Problem statement:
Start at the line with "- CPU utilization" in the records below, stop at the line with "6. Recovery Tests", and return every line in that span exactly, the two end lines included.

[[ Extracted material open ]]

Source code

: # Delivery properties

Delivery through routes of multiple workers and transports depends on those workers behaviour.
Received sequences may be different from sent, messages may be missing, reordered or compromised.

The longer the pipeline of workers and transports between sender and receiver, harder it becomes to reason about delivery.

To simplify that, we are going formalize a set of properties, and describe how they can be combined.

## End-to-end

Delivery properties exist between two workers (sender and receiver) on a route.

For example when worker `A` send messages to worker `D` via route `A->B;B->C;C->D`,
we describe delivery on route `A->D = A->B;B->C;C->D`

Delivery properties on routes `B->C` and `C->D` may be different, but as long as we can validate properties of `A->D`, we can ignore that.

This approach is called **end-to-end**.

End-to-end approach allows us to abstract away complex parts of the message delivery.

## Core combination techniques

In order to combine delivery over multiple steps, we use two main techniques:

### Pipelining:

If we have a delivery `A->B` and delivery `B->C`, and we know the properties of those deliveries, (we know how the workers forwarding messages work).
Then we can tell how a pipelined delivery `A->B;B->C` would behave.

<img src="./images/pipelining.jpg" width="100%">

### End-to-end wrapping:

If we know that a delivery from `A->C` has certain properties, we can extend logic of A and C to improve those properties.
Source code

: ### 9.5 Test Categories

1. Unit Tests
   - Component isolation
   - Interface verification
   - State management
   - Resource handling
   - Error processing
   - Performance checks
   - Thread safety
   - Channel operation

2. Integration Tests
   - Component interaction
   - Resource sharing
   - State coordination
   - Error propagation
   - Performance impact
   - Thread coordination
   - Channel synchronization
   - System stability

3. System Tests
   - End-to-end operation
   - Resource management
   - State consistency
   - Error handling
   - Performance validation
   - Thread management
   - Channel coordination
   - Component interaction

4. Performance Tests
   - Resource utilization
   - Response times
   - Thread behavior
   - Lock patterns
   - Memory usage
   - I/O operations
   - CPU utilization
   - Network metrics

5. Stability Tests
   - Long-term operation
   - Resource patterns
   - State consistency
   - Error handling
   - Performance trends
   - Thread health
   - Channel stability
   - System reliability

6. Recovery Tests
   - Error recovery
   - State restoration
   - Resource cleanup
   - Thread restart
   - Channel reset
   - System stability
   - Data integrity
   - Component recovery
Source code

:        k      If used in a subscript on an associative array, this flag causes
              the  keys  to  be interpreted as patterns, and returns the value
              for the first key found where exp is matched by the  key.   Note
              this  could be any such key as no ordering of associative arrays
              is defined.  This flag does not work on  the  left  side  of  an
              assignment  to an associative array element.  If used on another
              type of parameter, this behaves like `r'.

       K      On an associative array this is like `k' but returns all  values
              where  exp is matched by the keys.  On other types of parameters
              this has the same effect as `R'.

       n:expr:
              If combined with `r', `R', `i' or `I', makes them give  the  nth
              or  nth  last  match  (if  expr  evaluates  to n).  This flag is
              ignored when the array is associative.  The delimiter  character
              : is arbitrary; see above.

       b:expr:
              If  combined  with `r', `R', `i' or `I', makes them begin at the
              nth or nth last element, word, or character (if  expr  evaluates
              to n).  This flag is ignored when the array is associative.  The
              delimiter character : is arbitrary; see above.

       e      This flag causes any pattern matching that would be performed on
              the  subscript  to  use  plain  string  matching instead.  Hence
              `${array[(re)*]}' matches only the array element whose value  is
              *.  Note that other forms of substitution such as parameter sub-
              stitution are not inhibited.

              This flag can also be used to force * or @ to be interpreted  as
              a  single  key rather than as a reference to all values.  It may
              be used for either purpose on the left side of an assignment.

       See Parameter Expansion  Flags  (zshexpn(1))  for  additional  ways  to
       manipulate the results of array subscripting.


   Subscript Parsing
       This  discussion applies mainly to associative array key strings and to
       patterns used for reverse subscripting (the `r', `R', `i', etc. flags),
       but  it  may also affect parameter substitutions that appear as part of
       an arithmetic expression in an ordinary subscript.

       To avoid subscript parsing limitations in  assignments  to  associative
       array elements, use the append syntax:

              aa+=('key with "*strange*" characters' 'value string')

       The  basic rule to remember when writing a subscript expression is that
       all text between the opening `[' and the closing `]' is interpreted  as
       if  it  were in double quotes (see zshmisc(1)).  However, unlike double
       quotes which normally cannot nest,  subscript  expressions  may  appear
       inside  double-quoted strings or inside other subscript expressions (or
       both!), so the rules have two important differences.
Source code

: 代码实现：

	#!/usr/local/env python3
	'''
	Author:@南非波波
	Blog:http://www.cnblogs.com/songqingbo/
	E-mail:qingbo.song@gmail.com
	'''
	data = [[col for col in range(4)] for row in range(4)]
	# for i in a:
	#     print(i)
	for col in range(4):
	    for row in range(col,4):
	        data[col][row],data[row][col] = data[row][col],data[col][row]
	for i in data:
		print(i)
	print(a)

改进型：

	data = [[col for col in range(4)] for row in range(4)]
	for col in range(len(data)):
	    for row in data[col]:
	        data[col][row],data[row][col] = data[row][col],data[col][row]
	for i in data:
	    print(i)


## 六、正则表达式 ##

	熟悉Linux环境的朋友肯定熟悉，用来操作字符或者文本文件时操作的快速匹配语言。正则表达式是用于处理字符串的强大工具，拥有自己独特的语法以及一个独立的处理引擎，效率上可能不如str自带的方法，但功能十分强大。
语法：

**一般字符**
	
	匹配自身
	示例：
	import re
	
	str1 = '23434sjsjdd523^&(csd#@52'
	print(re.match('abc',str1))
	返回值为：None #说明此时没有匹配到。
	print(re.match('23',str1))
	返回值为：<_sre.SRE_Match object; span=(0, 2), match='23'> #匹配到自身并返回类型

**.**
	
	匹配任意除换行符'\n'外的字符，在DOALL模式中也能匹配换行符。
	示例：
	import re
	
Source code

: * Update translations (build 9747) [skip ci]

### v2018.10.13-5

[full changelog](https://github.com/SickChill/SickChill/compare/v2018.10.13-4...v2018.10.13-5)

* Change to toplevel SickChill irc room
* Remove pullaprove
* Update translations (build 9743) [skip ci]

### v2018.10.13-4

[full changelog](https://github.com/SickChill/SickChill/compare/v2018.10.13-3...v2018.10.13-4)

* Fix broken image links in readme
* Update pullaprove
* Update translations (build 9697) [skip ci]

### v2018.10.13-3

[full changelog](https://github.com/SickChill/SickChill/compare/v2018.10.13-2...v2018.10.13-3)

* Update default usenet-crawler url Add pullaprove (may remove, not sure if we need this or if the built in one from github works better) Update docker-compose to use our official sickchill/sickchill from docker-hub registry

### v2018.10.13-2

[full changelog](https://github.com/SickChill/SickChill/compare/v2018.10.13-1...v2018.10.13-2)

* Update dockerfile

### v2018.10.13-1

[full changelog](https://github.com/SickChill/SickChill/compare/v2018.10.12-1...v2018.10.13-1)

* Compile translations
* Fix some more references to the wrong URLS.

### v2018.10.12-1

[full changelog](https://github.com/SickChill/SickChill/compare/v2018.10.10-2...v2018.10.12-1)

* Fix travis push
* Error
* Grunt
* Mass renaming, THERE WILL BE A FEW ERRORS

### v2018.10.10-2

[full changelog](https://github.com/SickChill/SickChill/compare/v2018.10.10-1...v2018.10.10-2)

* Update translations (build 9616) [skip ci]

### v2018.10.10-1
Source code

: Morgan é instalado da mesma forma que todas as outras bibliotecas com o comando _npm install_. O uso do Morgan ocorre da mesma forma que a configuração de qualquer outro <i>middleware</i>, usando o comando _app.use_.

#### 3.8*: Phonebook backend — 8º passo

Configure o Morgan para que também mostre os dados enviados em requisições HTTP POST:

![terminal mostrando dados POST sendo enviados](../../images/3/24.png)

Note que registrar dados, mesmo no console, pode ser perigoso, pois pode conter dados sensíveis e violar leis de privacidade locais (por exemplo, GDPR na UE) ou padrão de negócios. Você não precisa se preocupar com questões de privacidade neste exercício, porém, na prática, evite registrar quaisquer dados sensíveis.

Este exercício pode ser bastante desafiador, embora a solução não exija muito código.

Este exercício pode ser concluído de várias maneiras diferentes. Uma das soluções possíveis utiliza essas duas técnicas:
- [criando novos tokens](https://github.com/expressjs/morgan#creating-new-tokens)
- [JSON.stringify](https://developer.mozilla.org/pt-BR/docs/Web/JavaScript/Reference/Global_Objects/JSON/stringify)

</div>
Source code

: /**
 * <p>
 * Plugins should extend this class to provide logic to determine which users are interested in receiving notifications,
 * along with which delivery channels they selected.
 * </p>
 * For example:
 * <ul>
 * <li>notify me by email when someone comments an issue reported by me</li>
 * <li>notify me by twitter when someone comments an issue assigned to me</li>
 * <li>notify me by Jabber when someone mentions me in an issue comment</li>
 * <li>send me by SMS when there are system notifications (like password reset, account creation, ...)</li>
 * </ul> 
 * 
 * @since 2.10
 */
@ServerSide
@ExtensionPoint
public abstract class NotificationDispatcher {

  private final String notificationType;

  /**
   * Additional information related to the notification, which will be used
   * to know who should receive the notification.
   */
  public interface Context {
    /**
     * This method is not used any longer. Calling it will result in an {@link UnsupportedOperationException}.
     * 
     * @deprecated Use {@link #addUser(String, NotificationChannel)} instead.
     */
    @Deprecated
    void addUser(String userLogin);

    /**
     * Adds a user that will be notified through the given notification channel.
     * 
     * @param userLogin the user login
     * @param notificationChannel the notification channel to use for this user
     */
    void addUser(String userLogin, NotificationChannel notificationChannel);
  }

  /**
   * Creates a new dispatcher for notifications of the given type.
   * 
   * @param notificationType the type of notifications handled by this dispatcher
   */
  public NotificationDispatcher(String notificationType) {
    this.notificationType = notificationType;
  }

[[ Extracted material closed ]]

Problem solution:
   - CPU utilization
   - Network metrics

5. Stability Tests
   - Long-term operation
   - Resource patterns
   - State consistency
   - Error handling
   - Performance trends
   - Thread health
   - Channel stability
   - System reliability

6. Recovery Tests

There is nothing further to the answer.